Research Lab Bench

Research

Our scientists use physical science methods to study biological systems. Specifically, our research is focused in the areas of EPR, MR physics and brain imaging, and redox research.

Test tubes in circular drum

EPR

We home to the National Biomedical EPR Center, which is the most extensive electron paramagnetic resonance (EPR) facility in the nation. Research conducted within the EPR Center includes technological innovation and application of new techniques to biological problems. The main focus areas are spin labeling of proteins and lipids, structural and conformational changes of proteins, redox changes at the active site of metallo-proteins, and oxidants and free radical formation in tumorigenesis and tumor progression and in drug resistance in cancer. The EPR Center houses an array of internally developed and commercial EPR instrumentation, a specialized engineering/development staff capable of steadily and significantly advancing the state-of-the-art technology for biomedical applications of EPR spectroscopy, and a scientific staff with broad expertise.
Brain image on monitor close up

MR Physics & Brain Imaging

Scientists in the Department of Biophysics have been engaged in magnetic resonance (MR) research for more than 25 years, beginning with the installation of one of the first 1.5 Tesla scanners produced by GE Healthcare. Early papers were concerned mostly with the development of surface coils tailored to nearly every body part in the context of musculoskeletal radiology. MCW students and faculty published the first paper on functional MRI (fMRI) in 1992 and on resting-state fMRI in 1995. Technology development continued to be important, including the introduction of the local gradient coil for fMRI and development of the widely used fMRI software program AFNI (Analysis of Functional NeuroImages). Currently, emphasis on fMRI technology continues, but, increasingly, MRI research in the Department of Biophysics involves mechanisms of fMRI contrast in the brain and applications of fMRI to neurological and psychiatric disorders (e.g., early disease detection, precision disease prevention, prediction of disease development, and assessment of treatment efficacy in Alzheimer’s disease research). Strong interdisciplinary collaborations exist, centering on chronic pain mechanisms, psychiatric depression, and other fields in neuroscience.

[Records from a data source]
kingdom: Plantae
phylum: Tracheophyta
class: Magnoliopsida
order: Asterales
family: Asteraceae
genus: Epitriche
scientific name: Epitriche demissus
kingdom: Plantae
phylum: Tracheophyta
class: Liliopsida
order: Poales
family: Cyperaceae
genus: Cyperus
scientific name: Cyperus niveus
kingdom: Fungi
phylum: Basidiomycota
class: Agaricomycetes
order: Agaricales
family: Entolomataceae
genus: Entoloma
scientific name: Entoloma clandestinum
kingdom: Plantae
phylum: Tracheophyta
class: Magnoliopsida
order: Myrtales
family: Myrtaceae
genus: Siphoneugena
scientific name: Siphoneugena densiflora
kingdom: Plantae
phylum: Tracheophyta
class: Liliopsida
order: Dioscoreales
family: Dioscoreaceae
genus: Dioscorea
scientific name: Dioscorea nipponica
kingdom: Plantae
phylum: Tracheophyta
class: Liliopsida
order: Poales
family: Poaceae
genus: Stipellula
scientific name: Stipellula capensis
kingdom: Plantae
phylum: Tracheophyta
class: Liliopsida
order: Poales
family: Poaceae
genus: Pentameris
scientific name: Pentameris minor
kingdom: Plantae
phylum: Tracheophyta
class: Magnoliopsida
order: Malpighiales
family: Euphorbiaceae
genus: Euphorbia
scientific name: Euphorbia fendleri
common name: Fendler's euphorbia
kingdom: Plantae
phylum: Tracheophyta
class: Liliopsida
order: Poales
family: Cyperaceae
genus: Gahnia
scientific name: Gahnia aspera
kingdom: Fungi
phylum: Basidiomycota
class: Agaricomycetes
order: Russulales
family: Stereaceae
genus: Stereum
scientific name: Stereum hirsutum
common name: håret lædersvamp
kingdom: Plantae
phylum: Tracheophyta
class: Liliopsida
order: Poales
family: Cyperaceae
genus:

— Work to complete —
a - Transcribe the passage of the research overview starting with "Our scientists use" and going on through "and redox research.".
b - According to the research overview, in what year did MCW students and faculty publish the first paper on resting-state fMRI?

— Solutions to the problems —
a -
Our scientists use physical science methods to study biological systems. Specifically, our research is focused in the areas of EPR, MR physics and brain imaging, and redox research.

b - 1995